(Stored entries)
╔══

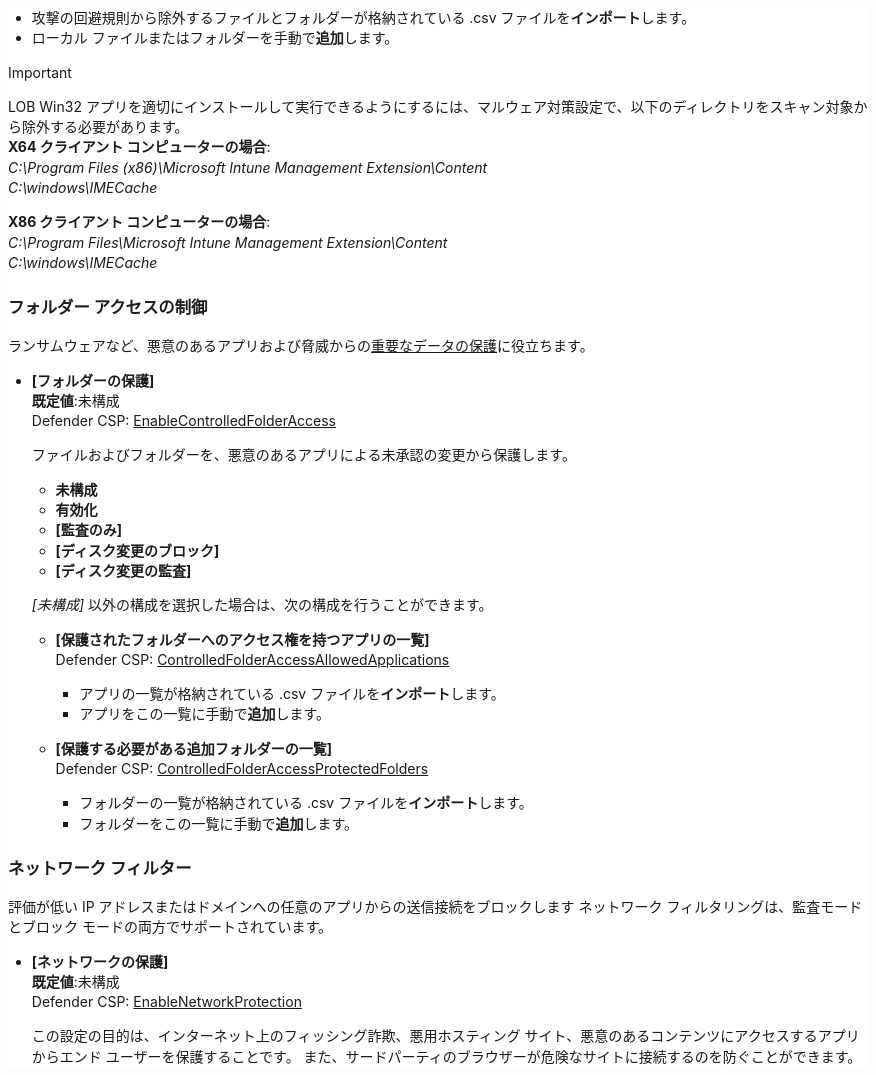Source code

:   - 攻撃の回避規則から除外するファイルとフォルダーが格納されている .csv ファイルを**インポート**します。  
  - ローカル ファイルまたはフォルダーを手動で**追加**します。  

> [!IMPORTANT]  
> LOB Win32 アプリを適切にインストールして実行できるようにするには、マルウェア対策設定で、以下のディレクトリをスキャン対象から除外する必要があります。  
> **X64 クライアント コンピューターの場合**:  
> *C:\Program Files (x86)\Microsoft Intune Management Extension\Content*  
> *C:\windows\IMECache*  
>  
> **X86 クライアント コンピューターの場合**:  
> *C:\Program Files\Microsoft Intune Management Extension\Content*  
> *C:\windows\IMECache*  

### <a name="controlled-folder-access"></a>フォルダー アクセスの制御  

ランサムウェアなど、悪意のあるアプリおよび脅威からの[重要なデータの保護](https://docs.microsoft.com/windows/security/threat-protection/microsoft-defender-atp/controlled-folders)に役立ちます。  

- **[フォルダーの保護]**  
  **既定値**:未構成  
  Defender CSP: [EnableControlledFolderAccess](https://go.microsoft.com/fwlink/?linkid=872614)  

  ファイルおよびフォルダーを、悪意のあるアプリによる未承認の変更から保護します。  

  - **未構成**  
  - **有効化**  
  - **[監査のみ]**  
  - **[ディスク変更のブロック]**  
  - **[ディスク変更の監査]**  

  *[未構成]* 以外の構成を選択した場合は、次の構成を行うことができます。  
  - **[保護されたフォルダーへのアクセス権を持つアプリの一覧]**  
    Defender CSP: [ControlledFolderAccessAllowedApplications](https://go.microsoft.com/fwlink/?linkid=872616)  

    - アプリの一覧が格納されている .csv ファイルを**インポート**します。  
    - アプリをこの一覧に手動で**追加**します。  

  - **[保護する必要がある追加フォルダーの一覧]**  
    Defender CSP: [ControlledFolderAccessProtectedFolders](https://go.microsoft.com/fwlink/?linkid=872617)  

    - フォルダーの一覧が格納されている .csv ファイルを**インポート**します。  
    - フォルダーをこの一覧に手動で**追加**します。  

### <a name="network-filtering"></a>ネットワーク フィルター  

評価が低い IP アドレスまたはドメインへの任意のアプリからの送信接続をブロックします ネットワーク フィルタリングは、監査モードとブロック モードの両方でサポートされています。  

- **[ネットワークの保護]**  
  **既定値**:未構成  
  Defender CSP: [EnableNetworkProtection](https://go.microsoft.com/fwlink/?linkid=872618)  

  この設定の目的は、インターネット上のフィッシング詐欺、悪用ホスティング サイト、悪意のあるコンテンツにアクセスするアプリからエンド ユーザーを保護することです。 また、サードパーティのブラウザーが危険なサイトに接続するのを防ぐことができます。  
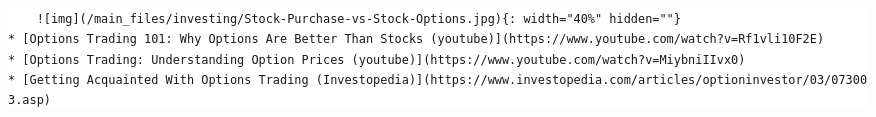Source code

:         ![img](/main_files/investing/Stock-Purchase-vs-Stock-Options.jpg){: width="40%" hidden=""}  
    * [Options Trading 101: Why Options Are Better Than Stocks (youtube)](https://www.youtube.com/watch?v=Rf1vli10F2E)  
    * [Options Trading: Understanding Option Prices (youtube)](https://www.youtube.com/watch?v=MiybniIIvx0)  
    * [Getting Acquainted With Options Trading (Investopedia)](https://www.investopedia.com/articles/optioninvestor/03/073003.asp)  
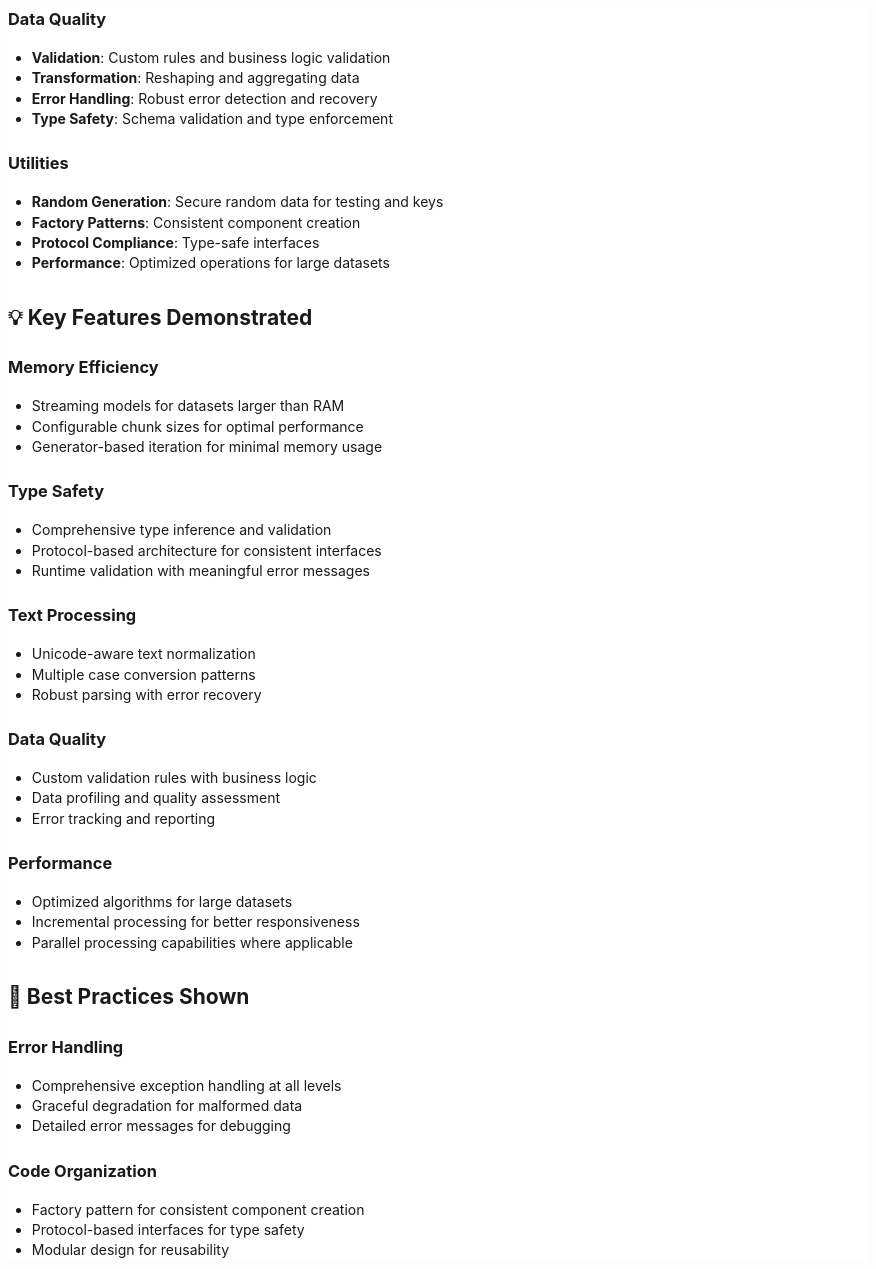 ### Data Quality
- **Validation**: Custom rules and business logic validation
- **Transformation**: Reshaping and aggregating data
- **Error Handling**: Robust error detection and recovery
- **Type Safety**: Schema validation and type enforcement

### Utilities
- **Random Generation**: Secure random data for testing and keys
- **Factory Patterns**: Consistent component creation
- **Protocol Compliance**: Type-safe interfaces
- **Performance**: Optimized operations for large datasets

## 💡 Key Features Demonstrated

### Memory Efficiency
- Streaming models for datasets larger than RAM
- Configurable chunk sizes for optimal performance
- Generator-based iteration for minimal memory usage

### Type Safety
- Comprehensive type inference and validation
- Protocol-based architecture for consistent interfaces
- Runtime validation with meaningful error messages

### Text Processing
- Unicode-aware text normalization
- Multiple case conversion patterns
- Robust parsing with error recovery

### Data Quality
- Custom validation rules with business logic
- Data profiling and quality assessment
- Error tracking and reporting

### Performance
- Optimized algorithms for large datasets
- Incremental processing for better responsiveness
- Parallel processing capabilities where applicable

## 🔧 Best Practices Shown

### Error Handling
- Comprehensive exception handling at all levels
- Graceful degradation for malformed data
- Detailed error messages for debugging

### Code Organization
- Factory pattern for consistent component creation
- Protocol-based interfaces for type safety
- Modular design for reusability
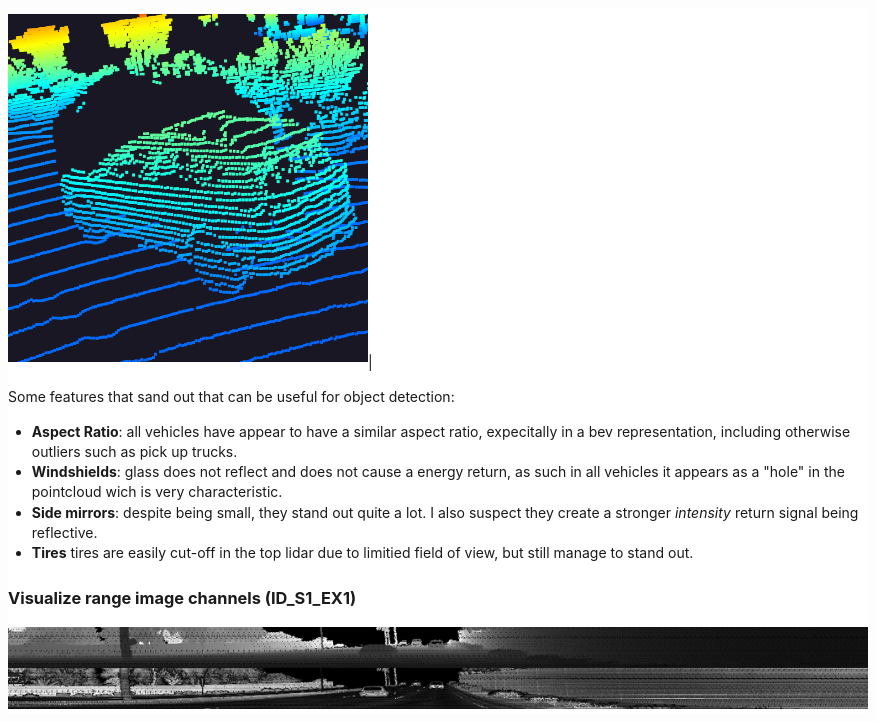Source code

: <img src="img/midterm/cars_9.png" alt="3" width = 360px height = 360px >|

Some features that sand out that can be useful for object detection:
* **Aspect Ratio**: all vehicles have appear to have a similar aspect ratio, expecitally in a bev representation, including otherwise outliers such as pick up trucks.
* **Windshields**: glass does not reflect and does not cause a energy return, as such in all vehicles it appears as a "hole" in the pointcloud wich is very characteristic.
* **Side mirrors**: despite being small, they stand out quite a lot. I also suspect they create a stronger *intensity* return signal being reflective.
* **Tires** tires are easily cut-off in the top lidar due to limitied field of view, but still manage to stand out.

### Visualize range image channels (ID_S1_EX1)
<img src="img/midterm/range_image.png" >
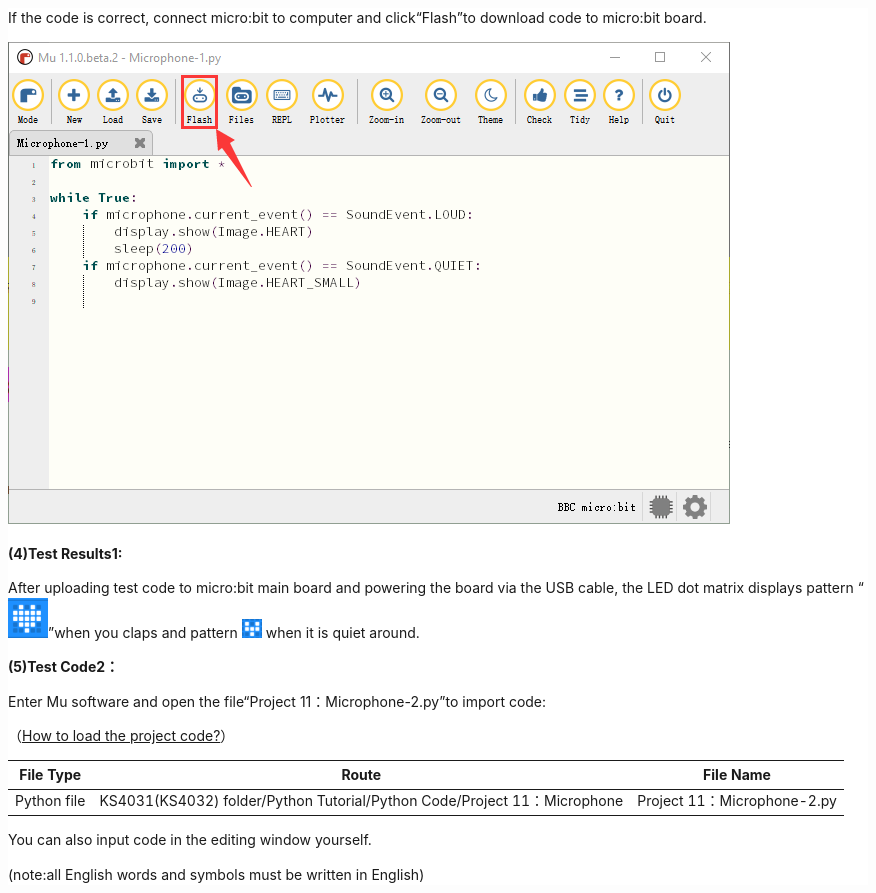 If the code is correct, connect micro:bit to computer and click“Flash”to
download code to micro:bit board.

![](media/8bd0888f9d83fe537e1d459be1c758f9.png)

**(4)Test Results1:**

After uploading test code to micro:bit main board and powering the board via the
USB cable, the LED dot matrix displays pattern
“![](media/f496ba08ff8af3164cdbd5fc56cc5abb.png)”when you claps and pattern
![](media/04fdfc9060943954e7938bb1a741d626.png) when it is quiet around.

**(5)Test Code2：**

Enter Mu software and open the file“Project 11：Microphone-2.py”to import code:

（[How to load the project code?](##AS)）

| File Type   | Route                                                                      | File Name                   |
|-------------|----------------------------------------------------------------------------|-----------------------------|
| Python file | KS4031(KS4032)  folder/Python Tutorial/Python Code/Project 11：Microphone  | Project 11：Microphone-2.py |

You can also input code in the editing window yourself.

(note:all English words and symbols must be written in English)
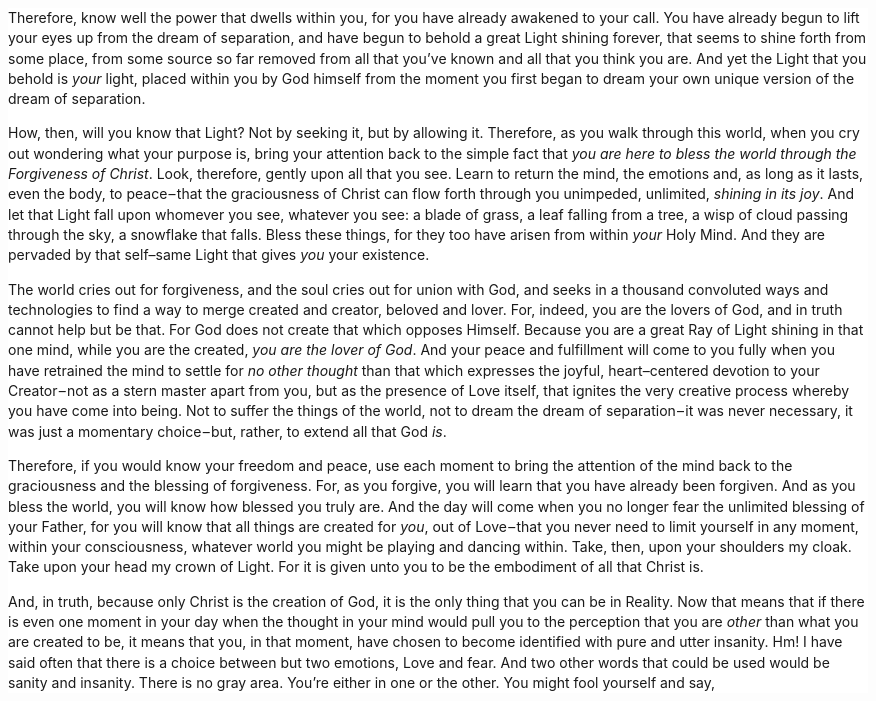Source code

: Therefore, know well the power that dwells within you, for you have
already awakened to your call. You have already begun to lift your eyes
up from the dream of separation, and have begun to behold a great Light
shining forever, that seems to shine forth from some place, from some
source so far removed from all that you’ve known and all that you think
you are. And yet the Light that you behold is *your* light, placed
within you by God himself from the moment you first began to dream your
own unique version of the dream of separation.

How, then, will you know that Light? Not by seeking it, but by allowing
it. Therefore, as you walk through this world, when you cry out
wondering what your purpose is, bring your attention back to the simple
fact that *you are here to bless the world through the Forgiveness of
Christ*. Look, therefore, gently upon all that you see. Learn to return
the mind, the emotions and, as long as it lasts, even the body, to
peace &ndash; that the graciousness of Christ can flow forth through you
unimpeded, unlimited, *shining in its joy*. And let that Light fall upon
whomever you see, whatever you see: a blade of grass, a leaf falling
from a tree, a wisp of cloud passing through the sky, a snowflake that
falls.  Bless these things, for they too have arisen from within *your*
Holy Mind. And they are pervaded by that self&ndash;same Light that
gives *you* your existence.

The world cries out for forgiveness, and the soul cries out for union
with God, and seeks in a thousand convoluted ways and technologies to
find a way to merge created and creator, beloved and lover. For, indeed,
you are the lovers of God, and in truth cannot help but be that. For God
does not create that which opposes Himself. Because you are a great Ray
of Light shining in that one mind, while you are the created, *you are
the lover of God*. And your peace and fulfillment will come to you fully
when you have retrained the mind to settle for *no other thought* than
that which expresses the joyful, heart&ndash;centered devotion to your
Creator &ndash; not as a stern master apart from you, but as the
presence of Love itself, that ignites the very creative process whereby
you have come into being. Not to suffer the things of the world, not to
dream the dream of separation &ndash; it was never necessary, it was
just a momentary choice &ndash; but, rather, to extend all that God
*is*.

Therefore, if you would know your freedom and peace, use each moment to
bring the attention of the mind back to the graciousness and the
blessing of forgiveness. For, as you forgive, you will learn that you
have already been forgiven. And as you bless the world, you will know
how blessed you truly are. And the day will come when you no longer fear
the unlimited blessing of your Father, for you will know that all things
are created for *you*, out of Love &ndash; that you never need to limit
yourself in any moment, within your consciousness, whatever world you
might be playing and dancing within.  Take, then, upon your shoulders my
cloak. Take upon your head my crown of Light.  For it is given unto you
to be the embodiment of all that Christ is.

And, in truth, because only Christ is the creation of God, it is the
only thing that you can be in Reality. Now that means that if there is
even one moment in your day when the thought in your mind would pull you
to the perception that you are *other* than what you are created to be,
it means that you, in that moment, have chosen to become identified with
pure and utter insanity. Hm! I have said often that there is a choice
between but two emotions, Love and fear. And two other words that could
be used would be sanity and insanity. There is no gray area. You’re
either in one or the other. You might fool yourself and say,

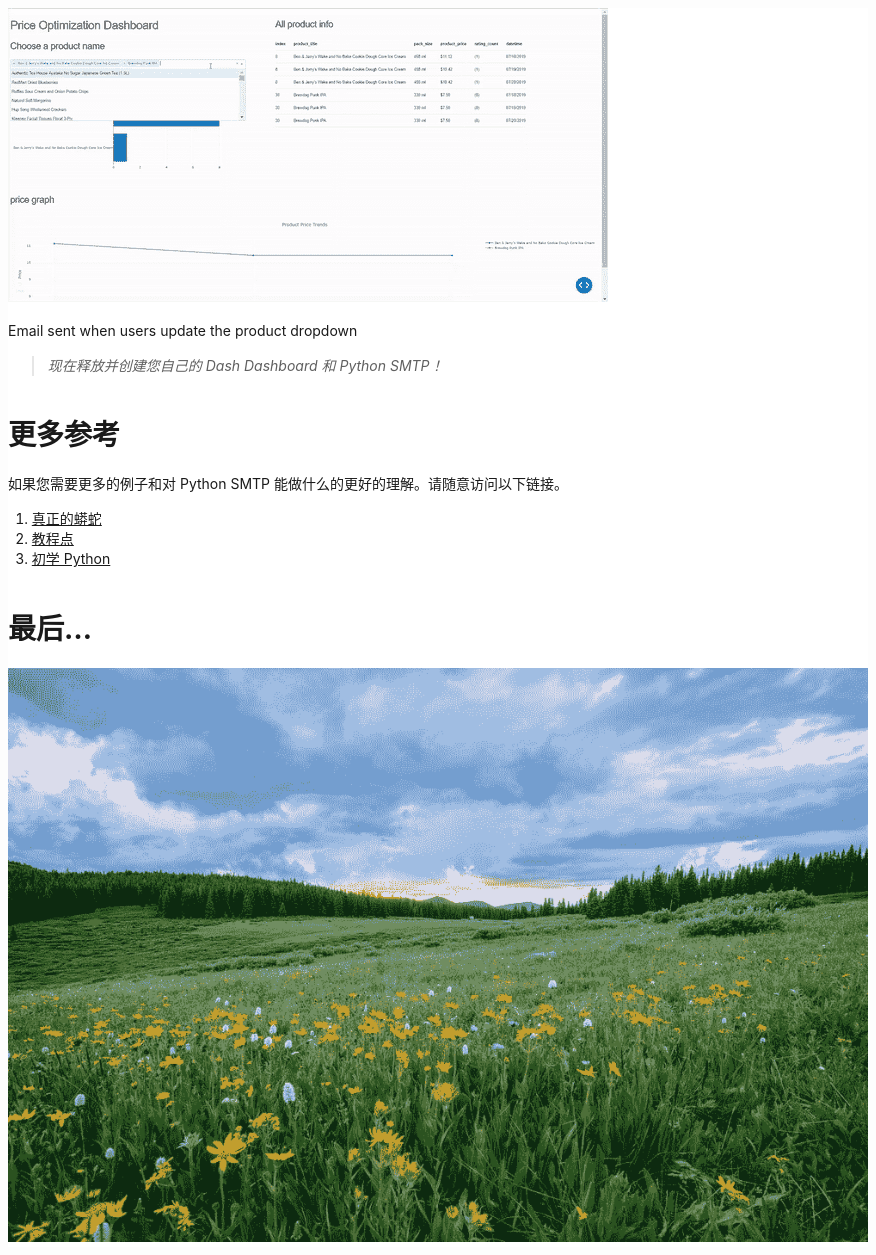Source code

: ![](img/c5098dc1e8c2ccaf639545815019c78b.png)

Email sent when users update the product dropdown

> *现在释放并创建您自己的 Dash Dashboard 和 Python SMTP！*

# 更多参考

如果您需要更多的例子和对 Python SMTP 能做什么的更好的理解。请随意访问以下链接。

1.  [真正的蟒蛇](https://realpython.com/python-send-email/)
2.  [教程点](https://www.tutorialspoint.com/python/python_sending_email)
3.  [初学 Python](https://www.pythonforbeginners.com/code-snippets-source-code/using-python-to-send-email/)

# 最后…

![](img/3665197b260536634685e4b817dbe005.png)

╚══

- _Job item_
Could you filter the entries above for lines holding the string "unlimited" and copy them?

- _Exercise answer_
unimpeded, unlimited, *shining in its joy*. And let that Light fall upon
the unlimited blessing of your Father, for you will know that all things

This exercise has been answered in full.